— EXERCISE REQUIREMENTS —
The answer is an exact repeat of the entries below, with the pictures omitted.

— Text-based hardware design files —
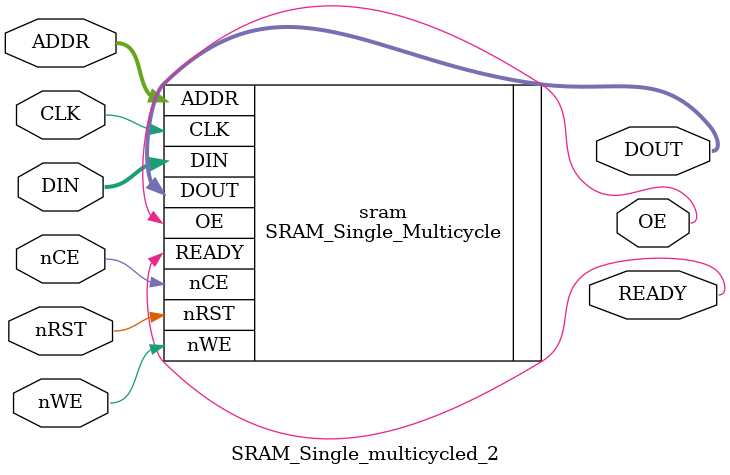
<source format=v>
`include "testdrive_system.vh"

module SRAM_Single_multicycled_2 (
	input					CLK,	// clock
	input					nRST,	// reset (active low)
	input					nCE,	// chip enable (active low)
	input					nWE,	// write enable (active low)
	output					READY,	// input ready
	input	[6:0]			ADDR,	// address
	input	[31:0]			DIN,	// data input
	output					OE,		// output enable
	output	[31:0]			DOUT	// data output
);

// definition & assignment ---------------------------------------------------

// implementation ------------------------------------------------------------
SRAM_Single_Multicycle #(
	.ADDR_WIDTH		(7),
	.DATA_WIDTH		(32),
	.CYCLE			(2)
) sram (
	.CLK			(CLK),
	.nRST			(nRST),
	.nCE			(nCE),
	.nWE			(nWE),
	.READY			(READY),
	.ADDR			(ADDR),
	.DIN			(DIN),
	.OE				(OE),
	.DOUT			(DOUT)
);

endmodule

</source>
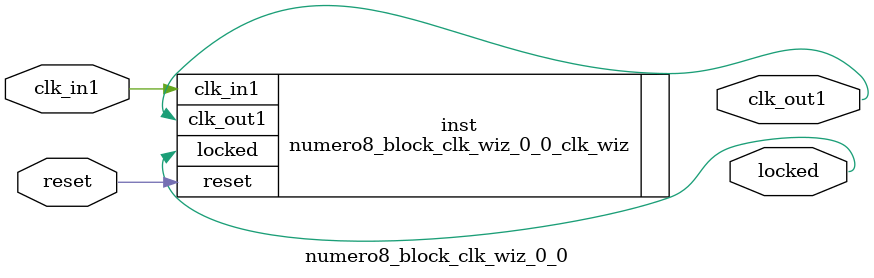
<source format=v>


`timescale 1ps/1ps

(* CORE_GENERATION_INFO = "numero8_block_clk_wiz_0_0,clk_wiz_v6_0_10_0_0,{component_name=numero8_block_clk_wiz_0_0,use_phase_alignment=true,use_min_o_jitter=false,use_max_i_jitter=false,use_dyn_phase_shift=false,use_inclk_switchover=false,use_dyn_reconfig=false,enable_axi=0,feedback_source=FDBK_AUTO,PRIMITIVE=MMCM,num_out_clk=1,clkin1_period=8.000,clkin2_period=10.000,use_power_down=false,use_reset=true,use_locked=true,use_inclk_stopped=false,feedback_type=SINGLE,CLOCK_MGR_TYPE=NA,manual_override=false}" *)

module numero8_block_clk_wiz_0_0 
 (
  // Clock out ports
  output        clk_out1,
  // Status and control signals
  input         reset,
  output        locked,
 // Clock in ports
  input         clk_in1
 );

  numero8_block_clk_wiz_0_0_clk_wiz inst
  (
  // Clock out ports  
  .clk_out1(clk_out1),
  // Status and control signals               
  .reset(reset), 
  .locked(locked),
 // Clock in ports
  .clk_in1(clk_in1)
  );

endmodule

</source>
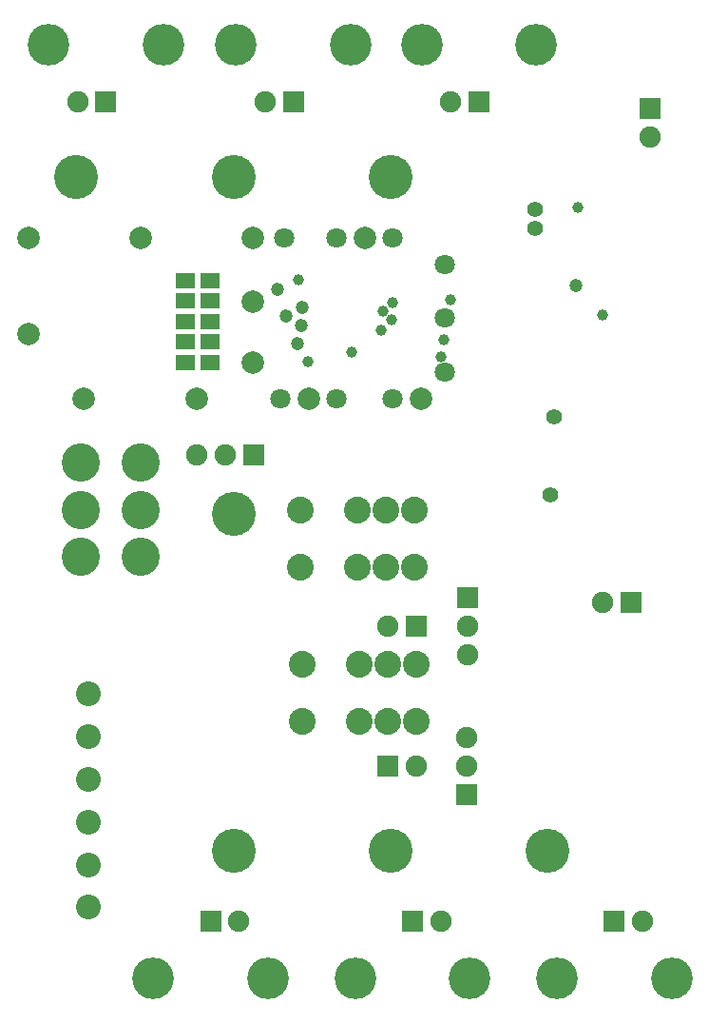
<source format=gbs>
G04*
G04 #@! TF.GenerationSoftware,Altium Limited,Altium Designer,19.1.6 (110)*
G04*
G04 Layer_Color=16711935*
%FSLAX23Y23*%
%MOIN*%
G70*
G01*
G75*
%ADD16R,0.065X0.055*%
%ADD19C,0.075*%
%ADD20R,0.075X0.075*%
%ADD21R,0.075X0.075*%
%ADD22C,0.146*%
%ADD23C,0.154*%
%ADD24C,0.087*%
%ADD25C,0.039*%
%ADD26C,0.079*%
%ADD27C,0.071*%
%ADD28C,0.055*%
%ADD29C,0.094*%
%ADD30C,0.134*%
%ADD31C,0.047*%
D16*
X621Y2723D02*
D03*
X708D02*
D03*
X621Y2651D02*
D03*
X708D02*
D03*
X621Y2579D02*
D03*
X708D02*
D03*
X621Y2507D02*
D03*
X708D02*
D03*
X621Y2435D02*
D03*
X708D02*
D03*
D19*
X662Y2112D02*
D03*
X762D02*
D03*
X245Y3348D02*
D03*
X902D02*
D03*
X2225Y478D02*
D03*
X810D02*
D03*
X1553Y3348D02*
D03*
X1518Y478D02*
D03*
X2085Y1595D02*
D03*
X2251Y3224D02*
D03*
X1332Y1513D02*
D03*
X1433Y1022D02*
D03*
X1612Y1513D02*
D03*
Y1413D02*
D03*
X1608Y1023D02*
D03*
Y1123D02*
D03*
D20*
X862Y2112D02*
D03*
X2185Y1595D02*
D03*
X1432Y1513D02*
D03*
X1333Y1022D02*
D03*
D21*
X343Y3348D02*
D03*
X1001D02*
D03*
X2127Y478D02*
D03*
X711D02*
D03*
X1652Y3348D02*
D03*
X1419Y478D02*
D03*
X2251Y3324D02*
D03*
X1612Y1613D02*
D03*
X1608Y923D02*
D03*
D22*
X142Y3549D02*
D03*
X544D02*
D03*
X800D02*
D03*
X1202D02*
D03*
X2328Y277D02*
D03*
X1926D02*
D03*
X912D02*
D03*
X510D02*
D03*
X1451Y3549D02*
D03*
X1853D02*
D03*
X1620Y277D02*
D03*
X1218D02*
D03*
D23*
X1893Y724D02*
D03*
X1342D02*
D03*
X791D02*
D03*
Y1905D02*
D03*
Y3086D02*
D03*
X240D02*
D03*
X1342D02*
D03*
D24*
X283Y527D02*
D03*
Y676D02*
D03*
Y826D02*
D03*
Y975D02*
D03*
Y1125D02*
D03*
Y1275D02*
D03*
D25*
X1553Y2656D02*
D03*
X1528Y2516D02*
D03*
X2084Y2601D02*
D03*
X1316Y2615D02*
D03*
X1348Y2646D02*
D03*
X1347Y2584D02*
D03*
X2000Y2980D02*
D03*
X1309Y2550D02*
D03*
X1519Y2456D02*
D03*
X1053Y2440D02*
D03*
X1204Y2473D02*
D03*
X1018Y2724D02*
D03*
D26*
X858Y2871D02*
D03*
X1055Y2310D02*
D03*
X1449D02*
D03*
X1252Y2871D02*
D03*
X858Y2648D02*
D03*
Y2435D02*
D03*
X661Y2310D02*
D03*
X267D02*
D03*
X464Y2871D02*
D03*
X71D02*
D03*
X71Y2534D02*
D03*
D27*
X968Y2871D02*
D03*
X956Y2310D02*
D03*
X1531Y2780D02*
D03*
Y2591D02*
D03*
Y2402D02*
D03*
X1153Y2871D02*
D03*
X1350D02*
D03*
Y2310D02*
D03*
X1153D02*
D03*
D28*
X1901Y1971D02*
D03*
X1915Y2244D02*
D03*
X1848Y2971D02*
D03*
X1849Y2906D02*
D03*
D29*
X1432Y1179D02*
D03*
X1332D02*
D03*
X1232D02*
D03*
X1032D02*
D03*
X1432Y1379D02*
D03*
X1332D02*
D03*
X1232D02*
D03*
X1032D02*
D03*
X1426Y1719D02*
D03*
X1326D02*
D03*
X1226D02*
D03*
X1026D02*
D03*
X1426Y1919D02*
D03*
X1326D02*
D03*
X1226D02*
D03*
X1026D02*
D03*
D30*
X467Y1920D02*
D03*
X254D02*
D03*
X467Y1754D02*
D03*
X254Y2086D02*
D03*
X467D02*
D03*
X254Y1754D02*
D03*
D31*
X1992Y2706D02*
D03*
X976Y2598D02*
D03*
X1029Y2565D02*
D03*
X946Y2691D02*
D03*
X1031Y2629D02*
D03*
X1017Y2503D02*
D03*
M02*

</source>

— ANSWER FOR THE TASK —
<source format=v>
`include "testdrive_system.vh"

module SRAM_Single_multicycled_2 (
	input					CLK,	// clock
	input					nRST,	// reset (active low)
	input					nCE,	// chip enable (active low)
	input					nWE,	// write enable (active low)
	output					READY,	// input ready
	input	[6:0]			ADDR,	// address
	input	[31:0]			DIN,	// data input
	output					OE,		// output enable
	output	[31:0]			DOUT	// data output
);

// definition & assignment ---------------------------------------------------

// implementation ------------------------------------------------------------
SRAM_Single_Multicycle #(
	.ADDR_WIDTH		(7),
	.DATA_WIDTH		(32),
	.CYCLE			(2)
) sram (
	.CLK			(CLK),
	.nRST			(nRST),
	.nCE			(nCE),
	.nWE			(nWE),
	.READY			(READY),
	.ADDR			(ADDR),
	.DIN			(DIN),
	.OE				(OE),
	.DOUT			(DOUT)
);

endmodule

</source>
<source format=v>


`timescale 1ps/1ps

(* CORE_GENERATION_INFO = "numero8_block_clk_wiz_0_0,clk_wiz_v6_0_10_0_0,{component_name=numero8_block_clk_wiz_0_0,use_phase_alignment=true,use_min_o_jitter=false,use_max_i_jitter=false,use_dyn_phase_shift=false,use_inclk_switchover=false,use_dyn_reconfig=false,enable_axi=0,feedback_source=FDBK_AUTO,PRIMITIVE=MMCM,num_out_clk=1,clkin1_period=8.000,clkin2_period=10.000,use_power_down=false,use_reset=true,use_locked=true,use_inclk_stopped=false,feedback_type=SINGLE,CLOCK_MGR_TYPE=NA,manual_override=false}" *)

module numero8_block_clk_wiz_0_0 
 (
  // Clock out ports
  output        clk_out1,
  // Status and control signals
  input         reset,
  output        locked,
 // Clock in ports
  input         clk_in1
 );

  numero8_block_clk_wiz_0_0_clk_wiz inst
  (
  // Clock out ports  
  .clk_out1(clk_out1),
  // Status and control signals               
  .reset(reset), 
  .locked(locked),
 // Clock in ports
  .clk_in1(clk_in1)
  );

endmodule

</source>
<source format=gbs>
G04*
G04 #@! TF.GenerationSoftware,Altium Limited,Altium Designer,19.1.6 (110)*
G04*
G04 Layer_Color=16711935*
%FSLAX23Y23*%
%MOIN*%
G70*
G01*
G75*
%ADD16R,0.065X0.055*%
%ADD19C,0.075*%
%ADD20R,0.075X0.075*%
%ADD21R,0.075X0.075*%
%ADD22C,0.146*%
%ADD23C,0.154*%
%ADD24C,0.087*%
%ADD25C,0.039*%
%ADD26C,0.079*%
%ADD27C,0.071*%
%ADD28C,0.055*%
%ADD29C,0.094*%
%ADD30C,0.134*%
%ADD31C,0.047*%
D16*
X621Y2723D02*
D03*
X708D02*
D03*
X621Y2651D02*
D03*
X708D02*
D03*
X621Y2579D02*
D03*
X708D02*
D03*
X621Y2507D02*
D03*
X708D02*
D03*
X621Y2435D02*
D03*
X708D02*
D03*
D19*
X662Y2112D02*
D03*
X762D02*
D03*
X245Y3348D02*
D03*
X902D02*
D03*
X2225Y478D02*
D03*
X810D02*
D03*
X1553Y3348D02*
D03*
X1518Y478D02*
D03*
X2085Y1595D02*
D03*
X2251Y3224D02*
D03*
X1332Y1513D02*
D03*
X1433Y1022D02*
D03*
X1612Y1513D02*
D03*
Y1413D02*
D03*
X1608Y1023D02*
D03*
Y1123D02*
D03*
D20*
X862Y2112D02*
D03*
X2185Y1595D02*
D03*
X1432Y1513D02*
D03*
X1333Y1022D02*
D03*
D21*
X343Y3348D02*
D03*
X1001D02*
D03*
X2127Y478D02*
D03*
X711D02*
D03*
X1652Y3348D02*
D03*
X1419Y478D02*
D03*
X2251Y3324D02*
D03*
X1612Y1613D02*
D03*
X1608Y923D02*
D03*
D22*
X142Y3549D02*
D03*
X544D02*
D03*
X800D02*
D03*
X1202D02*
D03*
X2328Y277D02*
D03*
X1926D02*
D03*
X912D02*
D03*
X510D02*
D03*
X1451Y3549D02*
D03*
X1853D02*
D03*
X1620Y277D02*
D03*
X1218D02*
D03*
D23*
X1893Y724D02*
D03*
X1342D02*
D03*
X791D02*
D03*
Y1905D02*
D03*
Y3086D02*
D03*
X240D02*
D03*
X1342D02*
D03*
D24*
X283Y527D02*
D03*
Y676D02*
D03*
Y826D02*
D03*
Y975D02*
D03*
Y1125D02*
D03*
Y1275D02*
D03*
D25*
X1553Y2656D02*
D03*
X1528Y2516D02*
D03*
X2084Y2601D02*
D03*
X1316Y2615D02*
D03*
X1348Y2646D02*
D03*
X1347Y2584D02*
D03*
X2000Y2980D02*
D03*
X1309Y2550D02*
D03*
X1519Y2456D02*
D03*
X1053Y2440D02*
D03*
X1204Y2473D02*
D03*
X1018Y2724D02*
D03*
D26*
X858Y2871D02*
D03*
X1055Y2310D02*
D03*
X1449D02*
D03*
X1252Y2871D02*
D03*
X858Y2648D02*
D03*
Y2435D02*
D03*
X661Y2310D02*
D03*
X267D02*
D03*
X464Y2871D02*
D03*
X71D02*
D03*
X71Y2534D02*
D03*
D27*
X968Y2871D02*
D03*
X956Y2310D02*
D03*
X1531Y2780D02*
D03*
Y2591D02*
D03*
Y2402D02*
D03*
X1153Y2871D02*
D03*
X1350D02*
D03*
Y2310D02*
D03*
X1153D02*
D03*
D28*
X1901Y1971D02*
D03*
X1915Y2244D02*
D03*
X1848Y2971D02*
D03*
X1849Y2906D02*
D03*
D29*
X1432Y1179D02*
D03*
X1332D02*
D03*
X1232D02*
D03*
X1032D02*
D03*
X1432Y1379D02*
D03*
X1332D02*
D03*
X1232D02*
D03*
X1032D02*
D03*
X1426Y1719D02*
D03*
X1326D02*
D03*
X1226D02*
D03*
X1026D02*
D03*
X1426Y1919D02*
D03*
X1326D02*
D03*
X1226D02*
D03*
X1026D02*
D03*
D30*
X467Y1920D02*
D03*
X254D02*
D03*
X467Y1754D02*
D03*
X254Y2086D02*
D03*
X467D02*
D03*
X254Y1754D02*
D03*
D31*
X1992Y2706D02*
D03*
X976Y2598D02*
D03*
X1029Y2565D02*
D03*
X946Y2691D02*
D03*
X1031Y2629D02*
D03*
X1017Y2503D02*
D03*
M02*

</source>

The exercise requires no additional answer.